Essa parte muita gente ignora, mas é onde o corpo realmente se desenvolve.
Dormir pouco, treinar demais, não dar tempo pro músculo se recuperar… tudo isso atrapalha a hipertrofia.
- Durma bem: pelo menos 7 a 9 horas por noite.
- Não treine o mesmo músculo todo dia.
- A cada 6-8 semanas, tire uns dias pra reduzir a carga e dar uma respirada (o famoso “deload”).
Evite esses erros clássicos
- Querer copiar treino de atleta famoso
- Trocar o treino toda semana
- Treinar com peso demais e técnica de menos
- Esquecer da comida
- Dormir mal
- Pular o aquecimento
- Focar só em estética e esquecer da saúde
Lembre-se: resultado bom é aquele que vem com consistência, não com pressa.
E como saber se tô indo bem?
Além do espelho (que engana às vezes), você pode:
- Medir braço, coxa, cintura, etc.
- Tirar fotos todo mês
- Acompanhar sua força (quanto você levanta)
- Ver se suas roupas tão ficando mais justas (sem virar o Incrível Hulk, claro)
Esses sinais são ótimos pra mostrar que a coisa tá andando.
Cada corpo é um corpo
É normal um amigo ganhar músculo mais rápido que você. Ou você ganhar perna e ter mais dificuldade com braço. Faz parte. O importante é ajustar o treino para hipertrofia pra sua realidade.
Não curtiu um exercício? Troca por outro parecido. Tá sem tempo? Faz um treino mais curto, mas intenso. Sentiu que tá sempre cansado? Talvez esteja exagerando.
Escutar seu corpo é uma das partes mais importantes do processo.
E aí, partiu transformar o corpo?
Se você chegou até aqui, já tá com meio caminho andado.
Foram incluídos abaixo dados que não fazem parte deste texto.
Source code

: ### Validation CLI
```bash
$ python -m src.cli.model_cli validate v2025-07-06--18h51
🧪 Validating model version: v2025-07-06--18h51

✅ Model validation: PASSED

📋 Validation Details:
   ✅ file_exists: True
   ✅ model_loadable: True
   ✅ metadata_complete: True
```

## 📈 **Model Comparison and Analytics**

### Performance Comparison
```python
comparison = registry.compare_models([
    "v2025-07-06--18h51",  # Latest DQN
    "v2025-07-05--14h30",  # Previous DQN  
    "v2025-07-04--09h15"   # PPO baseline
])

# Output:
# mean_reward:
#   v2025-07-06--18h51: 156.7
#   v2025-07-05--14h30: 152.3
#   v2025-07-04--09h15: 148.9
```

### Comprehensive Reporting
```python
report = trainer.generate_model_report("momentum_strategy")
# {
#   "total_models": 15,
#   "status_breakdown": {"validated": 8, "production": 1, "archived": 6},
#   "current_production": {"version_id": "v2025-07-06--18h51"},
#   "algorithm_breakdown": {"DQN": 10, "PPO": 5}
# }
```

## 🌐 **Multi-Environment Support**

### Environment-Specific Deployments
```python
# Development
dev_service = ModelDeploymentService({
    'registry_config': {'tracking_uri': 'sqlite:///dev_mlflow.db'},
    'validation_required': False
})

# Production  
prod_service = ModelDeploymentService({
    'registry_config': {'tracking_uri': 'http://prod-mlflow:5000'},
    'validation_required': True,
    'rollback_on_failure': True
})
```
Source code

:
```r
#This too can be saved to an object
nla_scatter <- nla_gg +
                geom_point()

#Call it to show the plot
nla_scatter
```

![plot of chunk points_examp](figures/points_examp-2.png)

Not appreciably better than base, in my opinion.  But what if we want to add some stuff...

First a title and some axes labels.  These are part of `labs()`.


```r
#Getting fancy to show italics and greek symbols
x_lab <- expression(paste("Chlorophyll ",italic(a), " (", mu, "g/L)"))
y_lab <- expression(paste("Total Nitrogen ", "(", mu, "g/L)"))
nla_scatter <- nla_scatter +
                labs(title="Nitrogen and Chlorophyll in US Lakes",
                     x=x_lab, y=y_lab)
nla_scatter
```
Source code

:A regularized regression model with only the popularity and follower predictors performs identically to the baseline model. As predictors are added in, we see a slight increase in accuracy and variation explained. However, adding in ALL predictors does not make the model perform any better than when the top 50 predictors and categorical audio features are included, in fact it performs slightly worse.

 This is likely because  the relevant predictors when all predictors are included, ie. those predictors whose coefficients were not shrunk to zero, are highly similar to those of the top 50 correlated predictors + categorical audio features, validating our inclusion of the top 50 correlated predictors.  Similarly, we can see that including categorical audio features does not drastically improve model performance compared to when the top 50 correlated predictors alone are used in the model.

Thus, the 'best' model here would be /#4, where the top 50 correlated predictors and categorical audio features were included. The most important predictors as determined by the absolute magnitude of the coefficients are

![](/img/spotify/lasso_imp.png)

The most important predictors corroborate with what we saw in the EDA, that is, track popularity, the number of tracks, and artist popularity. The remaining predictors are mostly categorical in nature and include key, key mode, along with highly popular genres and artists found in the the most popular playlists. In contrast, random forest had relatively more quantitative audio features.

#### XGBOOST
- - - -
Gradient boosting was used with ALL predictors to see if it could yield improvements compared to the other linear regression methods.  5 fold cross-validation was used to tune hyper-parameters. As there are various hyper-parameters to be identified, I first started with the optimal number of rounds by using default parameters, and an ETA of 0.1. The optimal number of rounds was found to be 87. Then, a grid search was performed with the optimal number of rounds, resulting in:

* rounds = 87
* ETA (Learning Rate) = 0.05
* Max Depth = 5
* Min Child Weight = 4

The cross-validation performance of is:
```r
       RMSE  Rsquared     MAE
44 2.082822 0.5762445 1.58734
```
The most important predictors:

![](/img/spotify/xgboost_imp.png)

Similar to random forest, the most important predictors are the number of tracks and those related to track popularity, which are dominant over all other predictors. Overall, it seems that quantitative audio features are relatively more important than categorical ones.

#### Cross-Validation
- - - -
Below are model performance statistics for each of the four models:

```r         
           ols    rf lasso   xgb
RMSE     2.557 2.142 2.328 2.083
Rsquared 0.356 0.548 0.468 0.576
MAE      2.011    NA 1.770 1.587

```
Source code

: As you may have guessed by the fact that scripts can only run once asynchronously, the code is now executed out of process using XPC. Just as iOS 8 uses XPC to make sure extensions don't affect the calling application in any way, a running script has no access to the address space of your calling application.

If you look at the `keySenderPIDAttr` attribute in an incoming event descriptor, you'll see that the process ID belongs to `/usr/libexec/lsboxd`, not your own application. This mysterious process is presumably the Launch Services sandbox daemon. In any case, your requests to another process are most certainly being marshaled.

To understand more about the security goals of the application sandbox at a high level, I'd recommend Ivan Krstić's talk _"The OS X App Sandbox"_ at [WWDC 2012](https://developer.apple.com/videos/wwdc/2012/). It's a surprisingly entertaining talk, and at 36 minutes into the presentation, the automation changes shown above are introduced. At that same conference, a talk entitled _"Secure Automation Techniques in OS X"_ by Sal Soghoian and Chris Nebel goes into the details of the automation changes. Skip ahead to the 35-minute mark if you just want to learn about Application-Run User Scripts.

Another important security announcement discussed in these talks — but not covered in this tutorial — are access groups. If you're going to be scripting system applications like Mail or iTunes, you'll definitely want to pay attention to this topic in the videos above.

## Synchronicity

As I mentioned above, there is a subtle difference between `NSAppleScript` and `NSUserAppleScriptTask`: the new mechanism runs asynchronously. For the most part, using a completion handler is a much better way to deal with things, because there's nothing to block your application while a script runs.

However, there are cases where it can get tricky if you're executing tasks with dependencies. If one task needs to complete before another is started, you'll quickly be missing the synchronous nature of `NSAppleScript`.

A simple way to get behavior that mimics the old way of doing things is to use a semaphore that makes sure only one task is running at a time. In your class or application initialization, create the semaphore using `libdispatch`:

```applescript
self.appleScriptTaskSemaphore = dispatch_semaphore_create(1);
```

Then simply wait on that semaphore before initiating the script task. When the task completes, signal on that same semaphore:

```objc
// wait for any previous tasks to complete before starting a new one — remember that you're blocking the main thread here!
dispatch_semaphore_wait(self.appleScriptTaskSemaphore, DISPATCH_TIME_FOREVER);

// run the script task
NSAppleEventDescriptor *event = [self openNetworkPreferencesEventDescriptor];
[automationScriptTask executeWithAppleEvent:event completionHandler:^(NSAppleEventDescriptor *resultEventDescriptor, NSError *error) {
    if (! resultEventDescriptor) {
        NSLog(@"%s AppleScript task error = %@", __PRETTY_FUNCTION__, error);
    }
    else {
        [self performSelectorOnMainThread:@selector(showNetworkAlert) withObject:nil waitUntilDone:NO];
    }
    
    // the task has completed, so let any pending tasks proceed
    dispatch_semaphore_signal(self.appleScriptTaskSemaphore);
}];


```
Agora é botar em prática o treino para hipertrofia que aprendeu.
Não precisa ser perfeito. O mais importante é começar e manter a constância. Com o tempo, o treino vira parte da rotina, os resultados aparecem e você se sente cada vez mais motivado.
E ó, vai por mim: ganhar músculo não é só questão de estética. Você vai se sentir mais forte, mais confiante, com mais energia. Vai melhorar postura, humor, disposição… é uma mudança que transborda pra várias áreas da vida.
Então bora pra cima, sem medo, com paciência e persistência.
Se precisar, volta aqui pra reler, revisar, se motivar de novo. E se quiser trocar uma ideia, tô por aqui.
Vamos nessa? Seu eu do futuro vai te agradecer.